Lire ne semble plus concerner uniquement la lecture de littérature classique, mais le déchiffrage de tout texte dont il est possible de tirer du sens.

Aux yeux de M. Laouzi, « un livre papier est un plaisir singulier, plein d’émotions, mais encore faut-il choisir le bon ». Ce chercheur, investi dans la création de plusieurs clubs de lecture au Maroc, stigmatise la médiocrité ambiante portée par la déferlante des médias sociaux, qui font souvent la part belle à des livres dépourvus de toute profondeur.

Ce serait une lapalissade d’affirmer que les jeunes, aujourd’hui, préfèrent de loin le visuel aux lignes des pages de livres et à l’odeur de l’encre. « Par exemple, si vous publiez un article de blog qui soulève une question importante, vous aurez 20 ou 30 réactions, contre plus d’une centaine si vous publiez une photo », avance-t-il.

Le numérique a aussi changé la façon de lire : les séquences de lecture des jeunes sont plus courtes, souvent en rapport avec leurs échanges écrits sur Internet, et donc très liées à la sociabilité.

Or, lire un livre est, par définition, une activité solitaire, longue, fastidieuse et propice à une réflexion profonde.

La lecture, finalement, c’est comme le vélo…

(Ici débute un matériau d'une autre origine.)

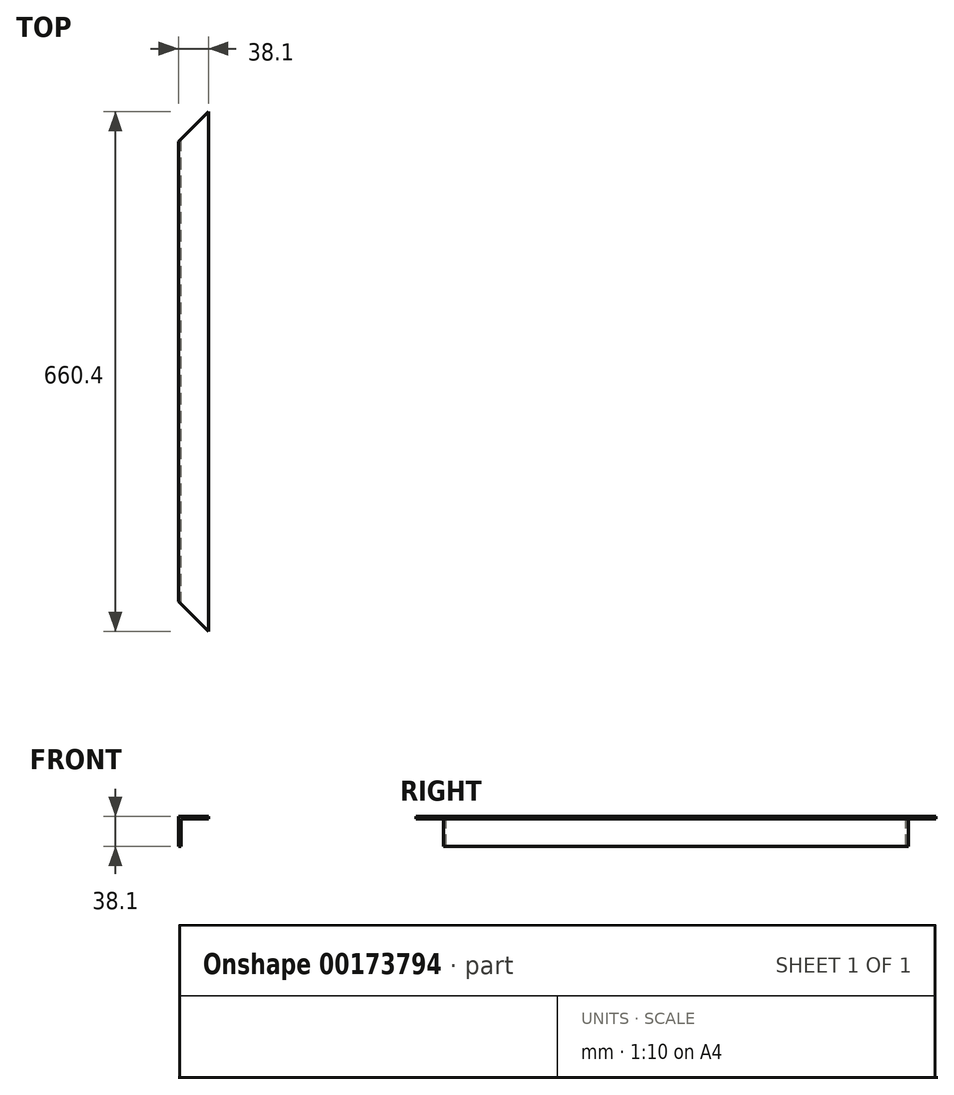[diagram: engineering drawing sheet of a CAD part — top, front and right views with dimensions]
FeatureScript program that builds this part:
annotation { "Feature Type Name" : "Feature", "Feature Type Description" : "" }
export const myFeature = defineFeature(function(context is Context, id is Id, definition is map)
    precondition{}
    {
        {
            var Q0;
            Q0=qCreatedBy(makeId("Front.planeOp"),FACE);
            var sketch = newSketch(context, id + "F0", { "sketchPlane" : qUnion([Q0])});
            skLineSegment(sketch, "E0.bottom", {"start": v(19.05, 19.05) * mm, "end": v(-19.05, 19.05) * mm});
            skLineSegment(sketch, "E0.top", {"start": v(-15.88, -19.05) * mm, "end": v(-19.05, -19.05) * mm});
            skLineSegment(sketch, "E0.left", {"start": v(19.05, 19.05) * mm, "end": v(19.05, 15.88) * mm});
            skLineSegment(sketch, "E0.right", {"start": v(-19.05, 19.05) * mm, "end": v(-19.05, -19.05) * mm});
            skPoint(sketch, "E0.middle", {"position": v(0, 0) * mm});
            skLineSegment(sketch, "E1", {"start": v(19.05, 15.88) * mm, "end": v(-15.88, 15.88) * mm});
            skLineSegment(sketch, "E2", {"start": v(-15.88, 15.88) * mm, "end": v(-15.88, -19.05) * mm});
            skPoint(sketch, "E3.orphan", {"position": v(19.05, -19.05) * mm});
            skSolve(sketch);
        }
        {
            var Q0;
            Q0=makeQuery(id+"F0.imprint","IMPRINT",FACE,{"disambiguationData":[TD([[makeQuery(id+"F0.imprint","IMPRINT",EDGE,{"derivedFrom":sQuery(id+"F0.wireOp",EDGE,"E0.bottom")}),1.0]])]});
            extrude(context, id + "F1", {"entities" : qUnion([Q0]), "depth" : 660.4 * mm});
        }
        {
            var Q0;
            Q0=makeQuery(id+"F1.opExtrude","SWEPT_FACE",FACE,{"disambiguationData":[OSD([sQuery(id+"F0.wireOp",EDGE,"E0.bottom")])]});
            var sketch = newSketch(context, id + "F2", { "sketchPlane" : qUnion([Q0])});
            skLineSegment(sketch, "E4", {"start": v(19.05, -660.4) * mm, "end": v(-19.05, -622.3) * mm});
            skLineSegment(sketch, "E5.0", {"start": v(-19.05, -660.4) * mm, "end": v(-19.05, -622.3) * mm});
            skLineSegment(sketch, "E6.0", {"start": v(19.05, -660.4) * mm, "end": v(-19.05, -660.4) * mm});
            skPoint(sketch, "E7.orphan", {"position": v(-19.05, 0) * mm});
            skLineSegment(sketch, "E8.filletArc", {"start": v(-19.05, -622.3) * mm, "end": v(-19.05, -622.3) * mm});
            skLineSegment(sketch, "E9", {"start": v(19.05, 0) * mm, "end": v(-19.05, -38.1) * mm});
            skPoint(sketch, "E10.0", {"position": v(0, 0) * mm});
            skLineSegment(sketch, "E11.trimOffspring", {"start": v(-19.05, -38.1) * mm, "end": v(-19.05, 0) * mm});
            skLineSegment(sketch, "E12.filletArc", {"start": v(-19.05, -38.1) * mm, "end": v(-19.05, -38.1) * mm});
            skSolve(sketch);
        }
        {
            var Q0;
            Q0 = qSketchRegion(id + "F2", true);
            var Q1;
            Q1=makeQuery(id+"F2.imprint","IMPRINT",FACE,{"disambiguationData":[TD([[makeQuery(id+"F2.imprint","IMPRINT",EDGE,{"derivedFrom":sQuery(id+"F2.wireOp",EDGE,"E9")}),-1.0]])]});
            extrude(context, id + "F3", {"entities" : qUnion([Q0, Q1]), "operationType" : NewBodyOperationType.REMOVE, "endBound" : BoundingType.THROUGH_ALL, "oppositeDirection" : true, "depth" : 25.4 * mm});
        }
    });
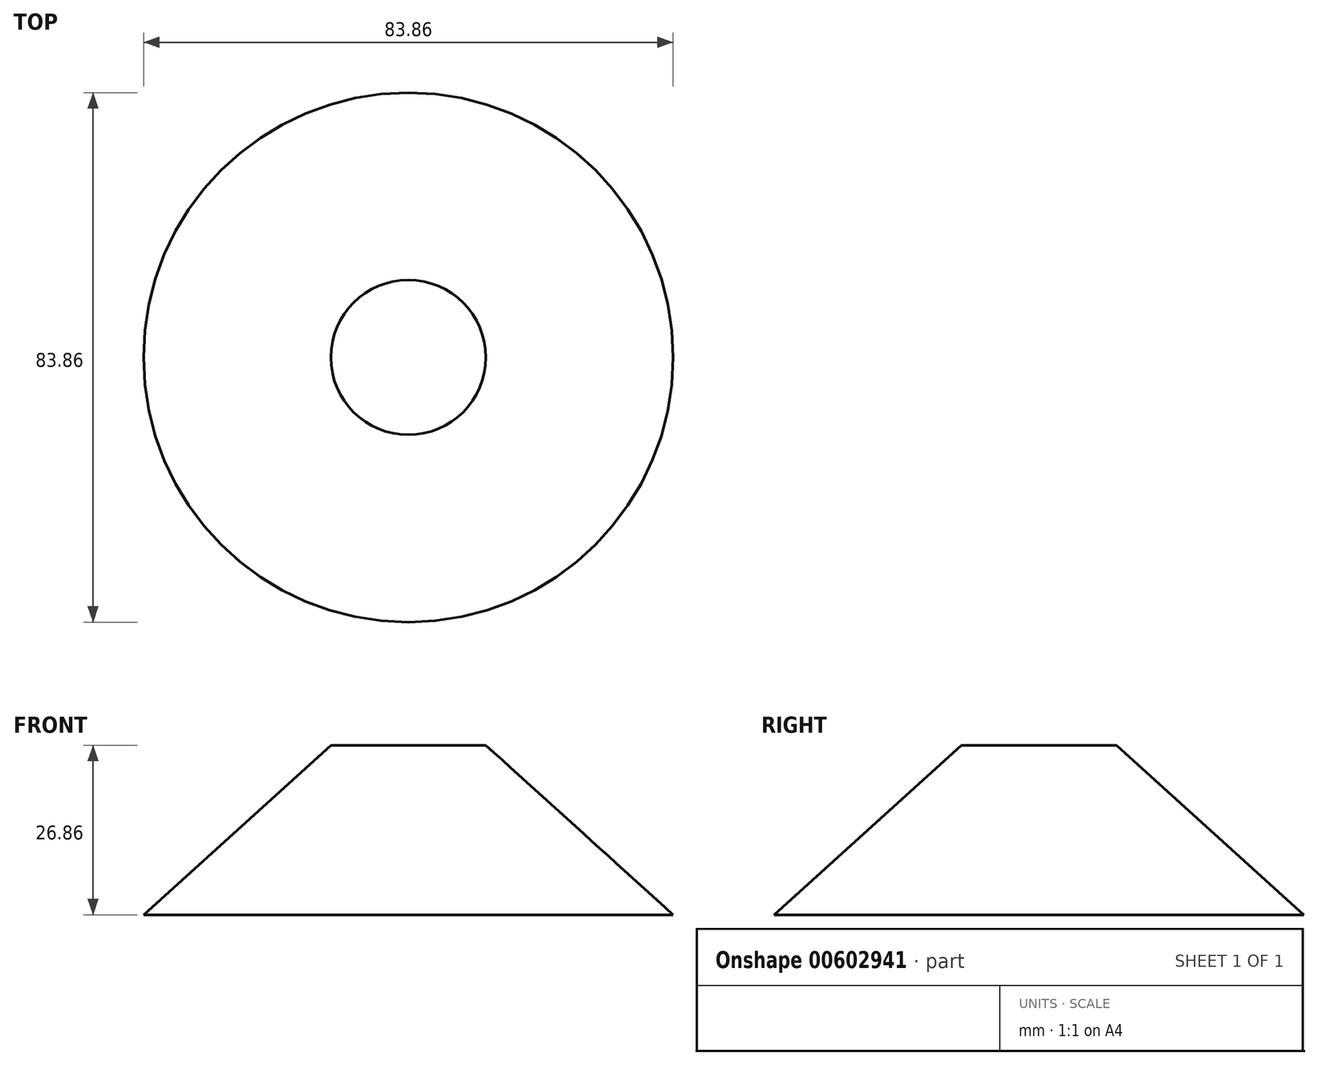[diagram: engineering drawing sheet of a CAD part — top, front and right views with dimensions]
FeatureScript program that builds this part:
annotation { "Feature Type Name" : "Feature", "Feature Type Description" : "" }
export const myFeature = defineFeature(function(context is Context, id is Id, definition is map)
    precondition{}
    {
        {
            var Q0;
            Q0=qCreatedBy(makeId("Front.planeOp"),FACE);
            var sketch = newSketch(context, id + "F0", { "sketchPlane" : qUnion([Q0])});
            skLineSegment(sketch, "E0", {"start": v(12.26, 26.86) * mm, "end": v(0, 26.86) * mm});
            skLineSegment(sketch, "E1", {"start": v(0, 26.86) * mm, "end": v(0, 0) * mm});
            skLineSegment(sketch, "E2", {"start": v(0, 0) * mm, "end": v(12.5, 0) * mm});
            skLineSegment(sketch, "E3", {"start": v(12.26, 26.86) * mm, "end": v(41.93, 0) * mm});
            skLineSegment(sketch, "E4", {"start": v(41.93, 0) * mm, "end": v(12.5, 0) * mm});
            skSolve(sketch);
        }
        {
            var Q0;
            Q0=makeQuery(id+"F0.imprint","IMPRINT",FACE,{"disambiguationData":[TD([[makeQuery(id+"F0.imprint","IMPRINT",EDGE,{"derivedFrom":sQuery(id+"F0.wireOp",EDGE,"E0")}),1.0]])]});
            var Q1;
            Q1=sQuery(id+"F0.wireOp",EDGE,"E1");
            revolve(context, id + "F1", {"entities" : qUnion([Q0]), "axis" : qUnion([Q1]), "revolveType" : RevolveType.FULL});
        }
        {
            var Q0;
            Q0=makeQuery(id+"F1.opRevolve","SWEPT_FACE",FACE,{"disambiguationData":[OSD([sQuery(id+"F0.wireOp",EDGE,"E0")])]});
            var sketch = newSketch(context, id + "F2", { "sketchPlane" : qUnion([Q0])});
            skCircle(sketch, "E5", {"center": v(0, 0) * mm, "radius": 8.86 * mm});
            skSolve(sketch);
        }
        {
            var Q0;
            Q0=sQuery(id+"F2.wireOp",EDGE,"E5");
            extrude(context, id + "F3", {"bodyType" : ToolBodyType.SURFACE, "surfaceEntities" : qUnion([Q0]), "depth" : 5 * mm, "offsetDistance" : 25.4 * mm});
        }
    });
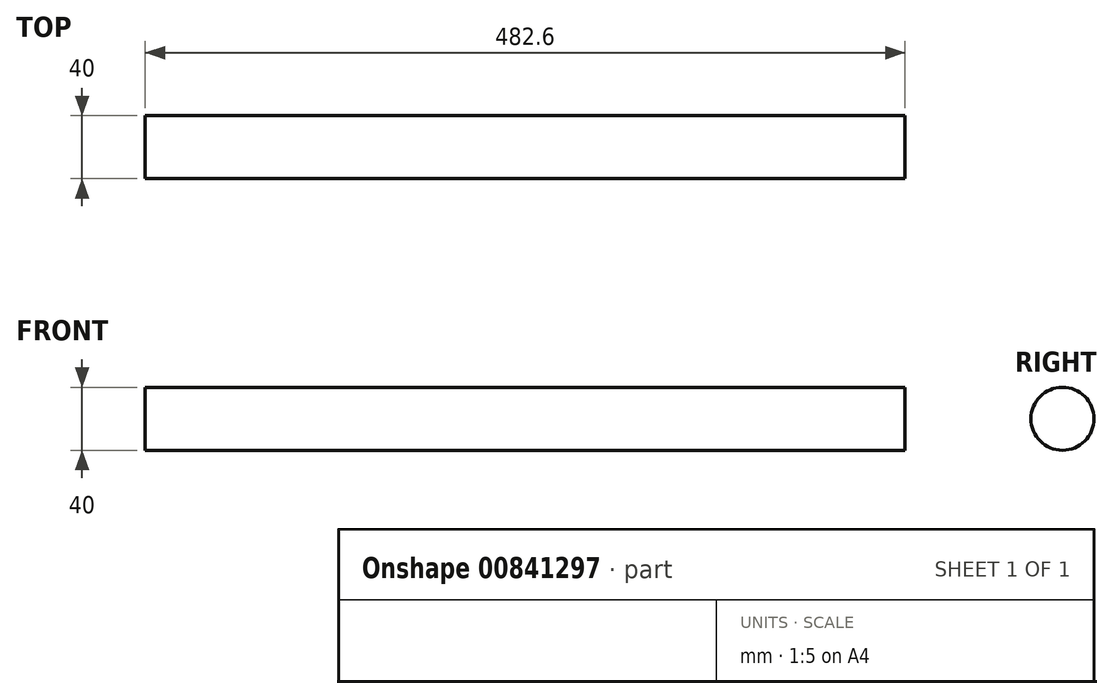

La lecture, tel le vélo, ne s’oublie pas. Une fois acquise, elle devient une pratique intrinsèque à l’individu, surtout si l’immersion se fait dès la tendre enfance.

Afin de créer le déclic justement, M. Laouzi insiste sur le choix du livre, surtout lorsqu’il s’agit de cette première immersion. Les romans stimulent généralement la mémoire et l’imagination et rendent la lecture agréable pour le lecteur novice.

Il recommande un aréopage d’auteurs de différentes écoles littéraires, tels que Gabriel Garcia Marquez, Najib Mahfouz, Tayeb Salih, Mohamed Zafzaf, Patrick Modiano, Ernest Hemingway et Mikhaïl Boulgakov.

Pour cultiver cette passion de la lecture, il faut « lire partout, tout le temps », soutient-il. « Qu’importe pour un homme de lire dans le bruit, l’acte de lire lui-même l’isole. Son âme s’évade vers d’autres cieux, s’enrichit, s’agrandit.. »

S’il est vrai que chaque clic est une opportunité de plonger dans l’univers infini des mots, la richesse du livre reste inégalée. Et si, dans ce raz-de-marée numérique, la jeunesse trouverait un jour le fil d’une histoire qui la reconnecte à l’essence même de la lecture?